Stepping back appears to be a basic human need: setting aside for a while all that usually claims our attention, in order to attend to deeper things. When we accept the invitation to rest and receive, we are given sustenance for daily life, often with clearer perspective, more focused intent, and deeper love.

Retreat time is time to rest, without schedule or clock. On retreat, you can rest when you're tired, eat when you're hungry, read, take a long walk or star gaze when you're inclined to. It's when we are rested and paying attention that God can get a word in edgewise; remind us of our belovedness, offer an insight or idea, bring healing and restoration, create a way in our wilderness.

Historically, people have honored the need to step back by making pilgrimages, heading into the wilderness to experience nature's healing, or searching out the ministry of hospitality offered by religious communities in hermitages, monastaries, and convents. Bethabara offers this same ancient ministry of hospitality, but in a contemporary setting, providing a place set apart for all who long for 'a moment.' Bethabara is an unpretentious retreat cottage and country home - made lovely by the gifts of nature, made sacred by the work and prayer of many people. At Bethabara, you can have protected time and place to attend to what is most essential - communion with God.

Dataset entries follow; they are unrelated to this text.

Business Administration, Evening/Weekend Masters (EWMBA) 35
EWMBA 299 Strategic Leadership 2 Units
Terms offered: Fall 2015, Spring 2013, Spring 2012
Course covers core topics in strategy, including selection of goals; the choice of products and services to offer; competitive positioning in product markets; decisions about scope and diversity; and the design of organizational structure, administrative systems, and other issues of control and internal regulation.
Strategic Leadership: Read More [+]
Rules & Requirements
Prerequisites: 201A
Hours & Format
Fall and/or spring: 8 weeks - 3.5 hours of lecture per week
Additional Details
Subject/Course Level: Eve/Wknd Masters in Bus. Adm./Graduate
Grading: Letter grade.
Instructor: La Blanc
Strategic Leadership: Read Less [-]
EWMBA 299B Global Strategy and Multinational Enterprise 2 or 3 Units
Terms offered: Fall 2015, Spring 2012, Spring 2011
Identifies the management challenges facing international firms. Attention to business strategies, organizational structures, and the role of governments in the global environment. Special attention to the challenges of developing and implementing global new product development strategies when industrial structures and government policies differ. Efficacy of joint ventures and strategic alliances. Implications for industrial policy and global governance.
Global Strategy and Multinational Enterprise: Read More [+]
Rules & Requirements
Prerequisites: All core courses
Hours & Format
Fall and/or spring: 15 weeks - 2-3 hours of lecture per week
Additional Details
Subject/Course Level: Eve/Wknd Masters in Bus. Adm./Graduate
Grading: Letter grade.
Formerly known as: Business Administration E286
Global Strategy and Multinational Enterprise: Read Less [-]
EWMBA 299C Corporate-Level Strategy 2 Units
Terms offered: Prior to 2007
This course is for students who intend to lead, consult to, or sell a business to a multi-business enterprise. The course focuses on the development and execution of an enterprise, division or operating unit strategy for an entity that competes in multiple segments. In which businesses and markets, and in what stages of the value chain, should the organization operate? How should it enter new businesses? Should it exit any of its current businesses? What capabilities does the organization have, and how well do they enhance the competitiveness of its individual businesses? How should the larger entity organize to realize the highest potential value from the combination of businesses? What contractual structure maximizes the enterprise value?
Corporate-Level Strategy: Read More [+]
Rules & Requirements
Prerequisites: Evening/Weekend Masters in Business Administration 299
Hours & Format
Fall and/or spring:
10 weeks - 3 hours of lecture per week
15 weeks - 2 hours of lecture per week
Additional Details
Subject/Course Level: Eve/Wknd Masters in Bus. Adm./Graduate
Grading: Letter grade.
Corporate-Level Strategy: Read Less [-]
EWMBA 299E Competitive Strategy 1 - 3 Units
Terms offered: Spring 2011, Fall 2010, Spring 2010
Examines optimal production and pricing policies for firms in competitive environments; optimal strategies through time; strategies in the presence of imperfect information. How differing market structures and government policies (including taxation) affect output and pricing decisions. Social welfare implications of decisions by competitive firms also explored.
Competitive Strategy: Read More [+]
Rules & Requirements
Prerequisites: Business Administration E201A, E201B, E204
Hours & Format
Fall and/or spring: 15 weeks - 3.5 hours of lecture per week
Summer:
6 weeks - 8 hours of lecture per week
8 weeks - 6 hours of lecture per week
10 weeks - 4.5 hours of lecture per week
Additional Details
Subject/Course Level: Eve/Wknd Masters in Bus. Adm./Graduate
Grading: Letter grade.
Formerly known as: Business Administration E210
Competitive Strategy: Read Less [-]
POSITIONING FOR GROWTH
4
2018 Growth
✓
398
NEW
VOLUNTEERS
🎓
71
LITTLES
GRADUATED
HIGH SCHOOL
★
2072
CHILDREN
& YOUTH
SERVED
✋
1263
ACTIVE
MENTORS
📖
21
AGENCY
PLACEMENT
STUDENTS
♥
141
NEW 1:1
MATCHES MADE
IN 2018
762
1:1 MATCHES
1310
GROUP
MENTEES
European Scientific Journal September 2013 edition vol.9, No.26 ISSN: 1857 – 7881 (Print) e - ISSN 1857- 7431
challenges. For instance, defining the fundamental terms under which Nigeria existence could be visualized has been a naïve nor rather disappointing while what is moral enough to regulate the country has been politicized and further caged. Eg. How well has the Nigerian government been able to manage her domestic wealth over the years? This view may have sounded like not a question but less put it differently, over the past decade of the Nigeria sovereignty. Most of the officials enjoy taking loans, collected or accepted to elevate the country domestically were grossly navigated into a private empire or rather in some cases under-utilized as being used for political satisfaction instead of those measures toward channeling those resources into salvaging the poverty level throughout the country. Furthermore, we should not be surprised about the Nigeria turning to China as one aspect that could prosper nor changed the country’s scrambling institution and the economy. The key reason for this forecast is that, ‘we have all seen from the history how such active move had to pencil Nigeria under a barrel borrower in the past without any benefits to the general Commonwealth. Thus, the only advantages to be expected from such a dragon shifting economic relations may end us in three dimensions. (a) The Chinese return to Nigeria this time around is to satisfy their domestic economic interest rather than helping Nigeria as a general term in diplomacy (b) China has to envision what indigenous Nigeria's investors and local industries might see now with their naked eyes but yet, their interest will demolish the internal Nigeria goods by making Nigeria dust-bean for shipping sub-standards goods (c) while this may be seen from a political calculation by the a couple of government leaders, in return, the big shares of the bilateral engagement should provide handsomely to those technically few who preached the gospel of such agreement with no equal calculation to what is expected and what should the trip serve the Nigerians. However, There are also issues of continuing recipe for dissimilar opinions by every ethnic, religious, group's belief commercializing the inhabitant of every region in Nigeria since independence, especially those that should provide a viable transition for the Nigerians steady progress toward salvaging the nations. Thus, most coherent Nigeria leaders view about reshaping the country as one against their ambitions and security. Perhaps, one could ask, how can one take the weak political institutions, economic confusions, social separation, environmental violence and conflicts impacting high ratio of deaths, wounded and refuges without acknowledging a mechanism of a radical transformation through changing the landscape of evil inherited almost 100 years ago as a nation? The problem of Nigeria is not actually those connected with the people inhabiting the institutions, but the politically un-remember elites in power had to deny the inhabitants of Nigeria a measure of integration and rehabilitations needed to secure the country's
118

Why make time for retreat?

People make time for retreat for many reasons; to reflect on their lives and direction, to sort out decisions or changes that need to be made, to celebrate or grieve life passages. On retreat, time is set aside time for things they love to do - painting or making music, hiking or writing, anything that helps them attend to their relationship with God. Many people schedule retreats periodically, knowing that sabbath time sustains them in their commitments to families, professions, or work for the common good. 

Whatever the impetus for retreat, nearly all discover a gift. In the quiet and simplicity, the soul’s fist, normally clenched with the effort to keep a grip on life, can uncurl.  Into that hand, God pours sustaining love. On retreat, even those who are nervous about time alone without a planned activity find that simple acts, when they are attended to, disclose God nearby: listening to the birds, tending the fire, savoring wonderful food, following the moon across the night sky.